Toute la question est de savoir si aujourd'hui, en France, on se trouve dans une situation de chômage classique ou de chômage keynésien.

Une situation de chômage classique serait une situation où les entreprises abondent de débouchés mais où elles sont prises à la gorge par les régulations du marché (salaire minimum, impôts aux sociétés, rigidités des legislations) et ne peuvent ainsi pas embaucher.
Or, en 2005, les entreprises du Cac 40 ont réalisé des profits records de plus de 80 milliards d'euros, eux mêmes supérieurs de 27% aux profits réalisés par ces entreprises en 2004. Le taux de marge moyen des entreprises, c'est à dire le rapport entre les profits purs et la valeur ajoutée, en 2005 devrait dépasser les 35%, là encore, un record. Enfin, il faut noter que les entreprises sont à une utilisation de 85% en moyenne de leurs capacités de production, ce qui montre là encore qu'elles ont une marge de progression pour répondre à une éventuelle demande, si demande il y avait.

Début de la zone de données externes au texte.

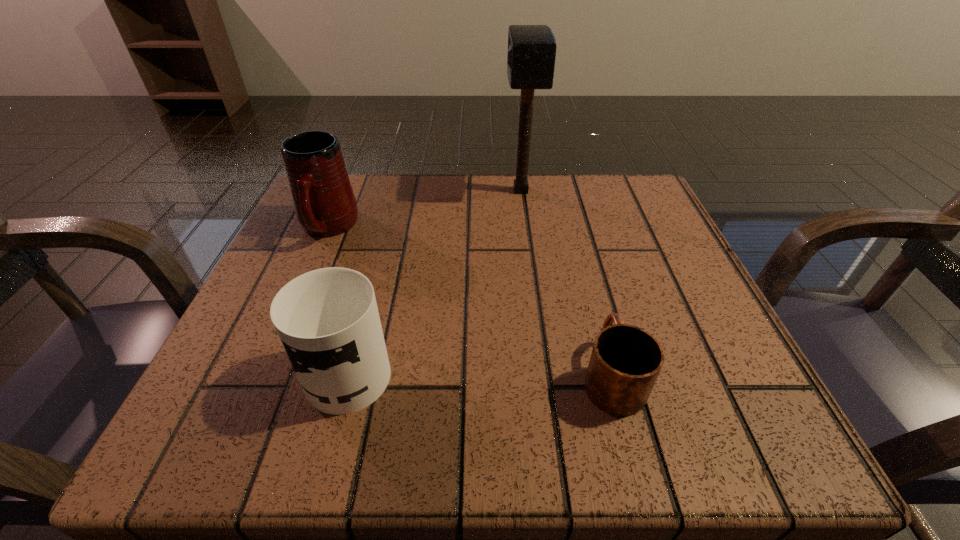
At what (x,y) coordinates should I click in order to perform the action: click on mallet. Please return your answer as a coordinate pair (x, y). This screenshot has width=960, height=540. Looking at the image, I should click on (531, 55).

At what (x,y) coordinates should I click in order to perform the action: click on the third object from left to right. Please return your answer as a coordinate pair (x, y). Looking at the image, I should click on (531, 55).

Where is `the farthest mug`? The width and height of the screenshot is (960, 540). the farthest mug is located at coordinates (325, 205).

The image size is (960, 540). In order to click on the leftmost mug in this screenshot , I will do `click(325, 205)`.

Where is `the second mug from right to left`? Image resolution: width=960 pixels, height=540 pixels. the second mug from right to left is located at coordinates (327, 319).

Find the location of a particular element. The height and width of the screenshot is (540, 960). the rightmost mug is located at coordinates (625, 362).

Where is `the rightmost object`? Image resolution: width=960 pixels, height=540 pixels. the rightmost object is located at coordinates (625, 362).

Find the location of a particular element. Image resolution: width=960 pixels, height=540 pixels. vacant space located 0.180m on the right of the mallet is located at coordinates (619, 191).

Where is `free space located on the side of the farthest mug with the handle`? The image size is (960, 540). free space located on the side of the farthest mug with the handle is located at coordinates (292, 310).

This screenshot has width=960, height=540. Identify the location of free location located on the handle side of the second object from left to right. (383, 245).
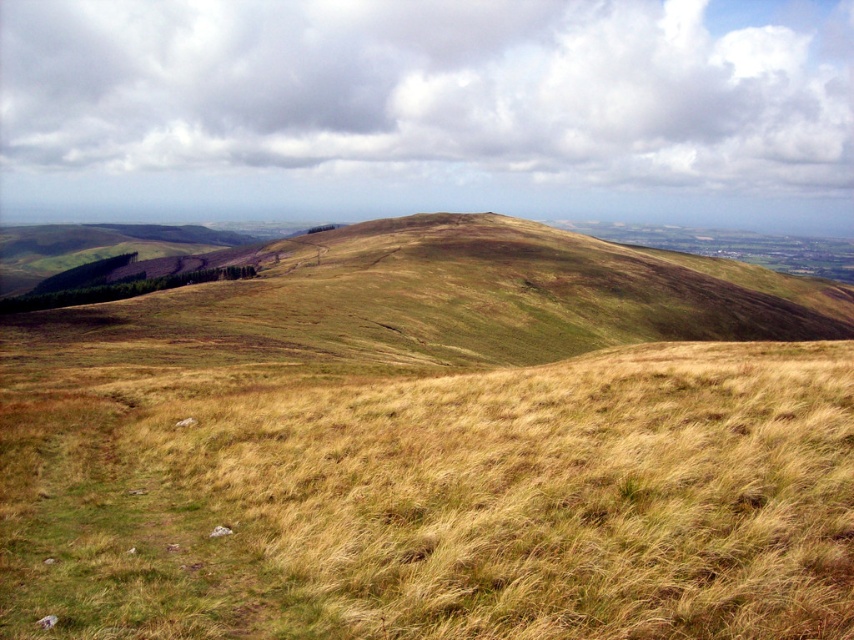
You are standing on the dry grass at center and want to climb up to the green grassy hillside at center. Which direction should you move to reach the hillside?

The dry grass at center is located below the green grassy hillside at center, so you should move upward to reach the hillside.

You are standing at the origin point in the image and want to reach the dry grass at center. According to the coordinates provided, in which direction should you move to reach it?

The dry grass at center is located at coordinates point [442,500], so you should move towards the right and slightly upwards from your current position at the origin to reach it.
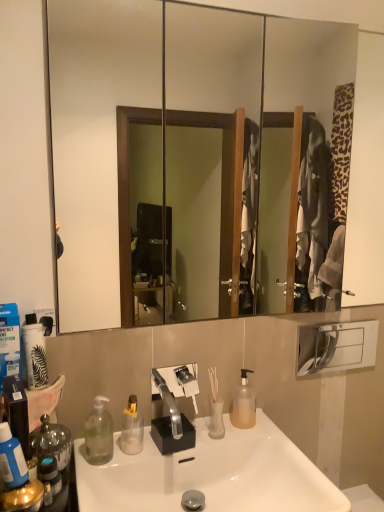
Find the location of a particular element. This screenshot has height=512, width=384. vacant area that is in front of translucent plastic pump bottle at center, which is the 1th bottle from right to left is located at coordinates (260, 439).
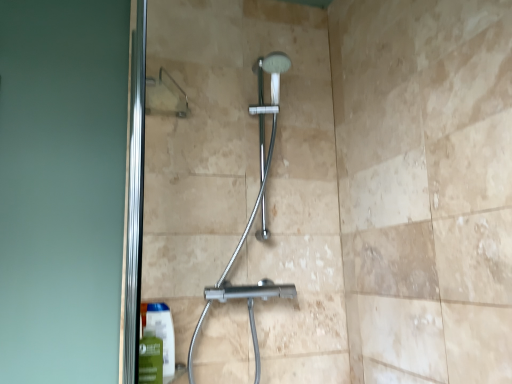
What do you see at coordinates (150, 358) in the screenshot? Image resolution: width=512 pixels, height=384 pixels. I see `green matte mouthwash at lower left` at bounding box center [150, 358].

Identify the location of transparent glass door at upper left. Image resolution: width=512 pixels, height=384 pixels. (246, 180).

Which of these two, green matte mouthwash at lower left or chrome metallic shower at center, stands taller?

chrome metallic shower at center.

From the image's perspective, which one is positioned higher, green matte mouthwash at lower left or chrome metallic shower at center?

From the image's view, chrome metallic shower at center is above.

Can we say green matte mouthwash at lower left lies outside chrome metallic shower at center?

Absolutely, green matte mouthwash at lower left is external to chrome metallic shower at center.

Considering the relative positions of green matte mouthwash at lower left and chrome metallic shower at center in the image provided, is green matte mouthwash at lower left to the left of chrome metallic shower at center from the viewer's perspective?

Indeed, green matte mouthwash at lower left is positioned on the left side of chrome metallic shower at center.

Is transparent glass door at upper left at the back of green matte mouthwash at lower left?

green matte mouthwash at lower left is not turned away from transparent glass door at upper left.

Considering the relative positions of green matte mouthwash at lower left and transparent glass door at upper left in the image provided, is green matte mouthwash at lower left in front of transparent glass door at upper left?

Yes, it is.

Considering the sizes of green matte mouthwash at lower left and transparent glass door at upper left in the image, is green matte mouthwash at lower left bigger or smaller than transparent glass door at upper left?

Considering their sizes, green matte mouthwash at lower left takes up less space than transparent glass door at upper left.

Can we say green matte mouthwash at lower left lies outside transparent glass door at upper left?

That's correct, green matte mouthwash at lower left is outside of transparent glass door at upper left.

Based on their positions, is transparent glass door at upper left located to the left or right of chrome metallic shower at center?

transparent glass door at upper left is positioned on chrome metallic shower at center's left side.

Is point (308, 226) closer to viewer compared to point (271, 61)?

No, (308, 226) is behind (271, 61).

From a real-world perspective, which is physically below, transparent glass door at upper left or chrome metallic shower at center?

In real-world perspective, chrome metallic shower at center is lower.

Is transparent glass door at upper left positioned with its back to chrome metallic shower at center?

Absolutely, transparent glass door at upper left is directed away from chrome metallic shower at center.

Based on the photo, is chrome metallic shower at center looking in the opposite direction of transparent glass door at upper left?

Yes, chrome metallic shower at center is facing away from transparent glass door at upper left.

Does chrome metallic shower at center have a lesser width compared to transparent glass door at upper left?

No, chrome metallic shower at center is not thinner than transparent glass door at upper left.

The height and width of the screenshot is (384, 512). Identify the location of glass door behind the chrome metallic shower at center. (246, 180).

Looking at this image, what's the angular difference between chrome metallic shower at center and transparent glass door at upper left's facing directions?

1.8 degrees separate the facing orientations of chrome metallic shower at center and transparent glass door at upper left.

Which is in front, transparent glass door at upper left or green matte mouthwash at lower left?

green matte mouthwash at lower left is in front.

Image resolution: width=512 pixels, height=384 pixels. What are the coordinates of `glass door that appears above the green matte mouthwash at lower left (from a real-world perspective)` in the screenshot? It's located at (246, 180).

From a real-world perspective, between transparent glass door at upper left and green matte mouthwash at lower left, who is vertically higher?

transparent glass door at upper left, from a real-world perspective.

Between transparent glass door at upper left and green matte mouthwash at lower left, which one has larger width?

green matte mouthwash at lower left.

Is point (261, 63) closer or farther from the camera than point (157, 351)?

Point (261, 63) is farther from the camera than point (157, 351).

Who is taller, chrome metallic shower at center or green matte mouthwash at lower left?

Standing taller between the two is chrome metallic shower at center.

Is chrome metallic shower at center smaller than green matte mouthwash at lower left?

No.

From a real-world perspective, between chrome metallic shower at center and green matte mouthwash at lower left, who is vertically lower?

In real-world perspective, green matte mouthwash at lower left is lower.

At what (x,y) coordinates should I click in order to perform the action: click on shower lying on the right of green matte mouthwash at lower left. Please return your answer as a coordinate pair (x, y). This screenshot has width=512, height=384. Looking at the image, I should click on (253, 215).

This screenshot has height=384, width=512. There is a green matte mouthwash at lower left. Find the location of `glass door above it (from a real-world perspective)`. glass door above it (from a real-world perspective) is located at coordinates (246, 180).

Based on their spatial positions, is transparent glass door at upper left or chrome metallic shower at center further from green matte mouthwash at lower left?

The object further to green matte mouthwash at lower left is transparent glass door at upper left.

Estimate the real-world distances between objects in this image. Which object is closer to transparent glass door at upper left, chrome metallic shower at center or green matte mouthwash at lower left?

chrome metallic shower at center is closer to transparent glass door at upper left.

Considering their positions, is green matte mouthwash at lower left positioned further to chrome metallic shower at center than transparent glass door at upper left?

green matte mouthwash at lower left lies further to chrome metallic shower at center than the other object.

Based on their spatial positions, is chrome metallic shower at center or transparent glass door at upper left closer to green matte mouthwash at lower left?

Based on the image, chrome metallic shower at center appears to be nearer to green matte mouthwash at lower left.

Which object lies further to the anchor point chrome metallic shower at center, transparent glass door at upper left or green matte mouthwash at lower left?

green matte mouthwash at lower left is positioned further to the anchor chrome metallic shower at center.

Estimate the real-world distances between objects in this image. Which object is closer to transparent glass door at upper left, green matte mouthwash at lower left or chrome metallic shower at center?

Based on the image, chrome metallic shower at center appears to be nearer to transparent glass door at upper left.

Image resolution: width=512 pixels, height=384 pixels. I want to click on shower between transparent glass door at upper left and green matte mouthwash at lower left in the up-down direction, so click(x=253, y=215).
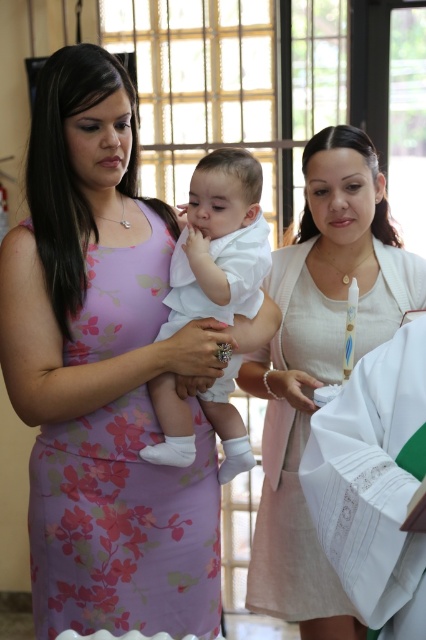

Car en effet, du côté de la demande, on est là aussi loin de la situation de chômage classique, qui suppose une forte demande à laquelle les entreprises ne peuvent pas répondre.
La consommation des ménages en 2004 n'est que de 2%, alors que l'endettement de ces ménages, est passé de 54.3% du revenu disponible en 2002 à 60.3% en 2004. On peut en conclure que la consommation est donc très faible dans un tel contexte d'endettement généralisé. Ajouté à celà la parité dollar/euro défavorable au commerce extérieur français, et on comprend bien qu'aujourd'hui, c'est bien la demande qu'il faut stimuler.
Aussi s'il apparaît que nous sommes dans une situation de chomâge keynésien, le CPE, qui a pour but avoué la flexibilisation du marché du travail, est une mesure qui répond à un chômage plutôt de type classique


A court terme, le CPE va pouvoir créer des emplois, par un effet d'aubaine, mais ce nombre ne dépassera pas  les 70 000 créations d'emplois nettes.
En revanche, à long terme, outre le recul impressionant d'un point de vue du droit du salarié, le CPE en facilitant le licenciement, risque d'accentuer les fluctuations cycliques de l'économie : tant que la conjoncture sera bonne, pas de problème. Mais au moindre coup de mou de l'économie, il faudra s'attendre à des licenciements massifs, qui risquent de faire entrer la France dans un cercle vicieux : moins d'emploi = moins de consommation = moins d'emploi, etc...


En définitive donc, le CPE apparaît être une mesure économiquement inadapté à la situation économique française, et qui risque même d'aggraver certains dysfonctionnements. Et à ce volet purement économique viennent s'ajouter des aspects juridiques, politiques et humains contre lesquels il également légitime de se révolter.